Outro religioso que nunca poderá ser esquecido por sua importante
luta em defesa dos mais carentes é o saudoso bispo Dom Ladislau Biernask. Ele
na época era o dirigente máximo das pastorais sociais, entre elas a Operária e
a da Terra.
Com o andar da greve, que durou mais de 20 dias, todos os
segmentos sociais progressistas, já abrigados no Comitê Brasileiro pela
Anistia, fundaram o Comitê de Solidariedade aos Trabalhadores em Greve, e estes
em conjunto com as lideranças dos trabalhadores conseguiu qu a mesma tivesse
apoio político e econômico, e o principal, que a mesma não ficasse isolada, já
que a repressão a está luta estava sendo violenta.
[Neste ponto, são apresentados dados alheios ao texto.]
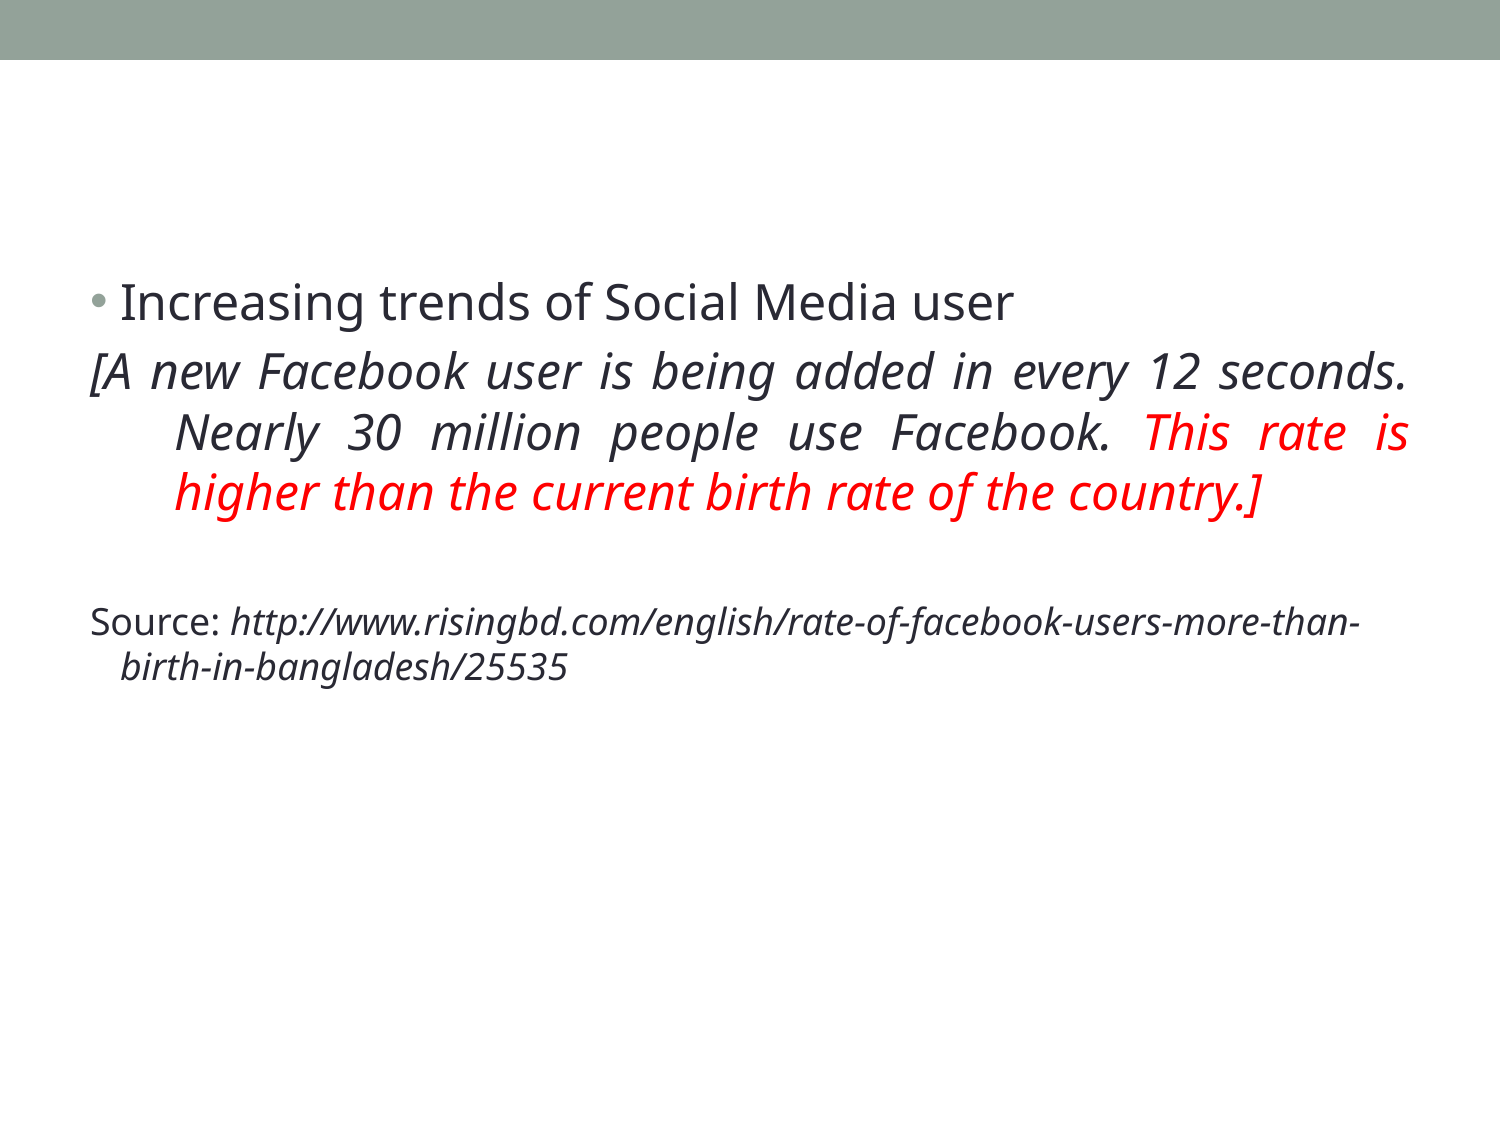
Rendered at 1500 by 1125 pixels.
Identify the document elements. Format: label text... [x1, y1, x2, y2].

list Increasing trends of Social Media user [A new Facebook user is being added in every 12 seconds. Nearly 30 million people use Facebook. This rate is higher than the current birth rate of the country.] Source: http://www.risingbd.com/english/rate-of-facebook-users-more-than-birth-in-bangladesh/25535 [75, 262, 1425, 1063]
Na APP e na Igreja do Guadalupe, lugares que serviram de para
as reuniões de apoio, sendo que na Igreja do Guadalupe foi também montada a
base para a distribuição de alimentos , funcionou o grupo, já incorporado pela
presença de vários parlamentares, entre eles Nelton, Waldir, Gernote, Darcy,
etc., que intermediou o conflito para que a situação de risco pela repressão do
estado por cima destes trabalhadores
ainda não fosse maior do que foi. Centenas de operários e simpatizantes do
Movimento Grevista foram espancados, detidos e fichados.
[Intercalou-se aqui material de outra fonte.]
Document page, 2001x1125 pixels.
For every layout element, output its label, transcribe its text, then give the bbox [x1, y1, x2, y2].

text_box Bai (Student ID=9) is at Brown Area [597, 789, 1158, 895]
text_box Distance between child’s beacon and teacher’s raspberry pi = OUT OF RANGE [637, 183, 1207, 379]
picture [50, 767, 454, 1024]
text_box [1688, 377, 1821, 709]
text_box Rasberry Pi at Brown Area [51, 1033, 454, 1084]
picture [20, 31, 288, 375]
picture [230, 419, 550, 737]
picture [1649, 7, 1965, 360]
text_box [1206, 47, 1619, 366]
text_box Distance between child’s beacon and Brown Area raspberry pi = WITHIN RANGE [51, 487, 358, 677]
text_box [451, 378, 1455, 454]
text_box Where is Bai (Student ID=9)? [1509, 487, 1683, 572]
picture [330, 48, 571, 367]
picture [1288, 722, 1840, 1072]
Com certeza está luta popular foi a de maior intensidade já
ocorrida em Curitiba, ao mais de 15 mil operários terem aderido à greve, e
estes em busca da Justiça, sitiaram o centro de nossa capital, sendo reprimidos
por milhares de policias civis e militares.
Não podemos esquecer de que quem ordenou a repressão foi o governador
general Ney Braga e o o general Adalberto Massa , na época delegado Regional do
Trabalho.
Quero encerrar este meu testemunho citando algumas importantes
lideranças populares comunitárias neste período, que de uma forma ou de outra
contribuíram para o sucesso deste movimento paredista: Pedro Chaves, Jairo
Graminho, Barbosa, Cesar Pelosi, Nagib, Altamirando, Luis, Nascimento,
Benedito, Hélio Cagé, Elói, Brito, Diogo, Ceará, Valentim, Fifi, Otávio,
Moacir, Antonio, Joaquim Paiva, João, entre tantos outros, sendo que vários
destes eram operários da construção civil e depois ajudaram na retomada do Sindicato
das mãos dos pelegos, sendo que alguns vieram a fazer parte da diretoria.
Entre os intelectuais e estudantes não podemos esquecer-nos
de Edésio Passos, Cláudio Ribeiro, Fábio Campana, Moacir Ferraz, Salvador, Manoel, Claus Germer, Wagner D’angelis, professor Romeu, Geraldo Serathiuk, Vitor Moreschi, Cláudio Fajardo, Carlos Gonzaga, Angelo Vanhoni, Cecatto, do Mário
Leal, do Makoto, do Tohoru, Ildeu Manso, do Júlio Manso, do Cafuringa, etc., entre tantos outros.
Parabéns a direção do Fórum Paranaense de Resgate da Verdade, Memória e Justiça, no Ato representado pelo Milton e o Salomão, pela realização do mesmo.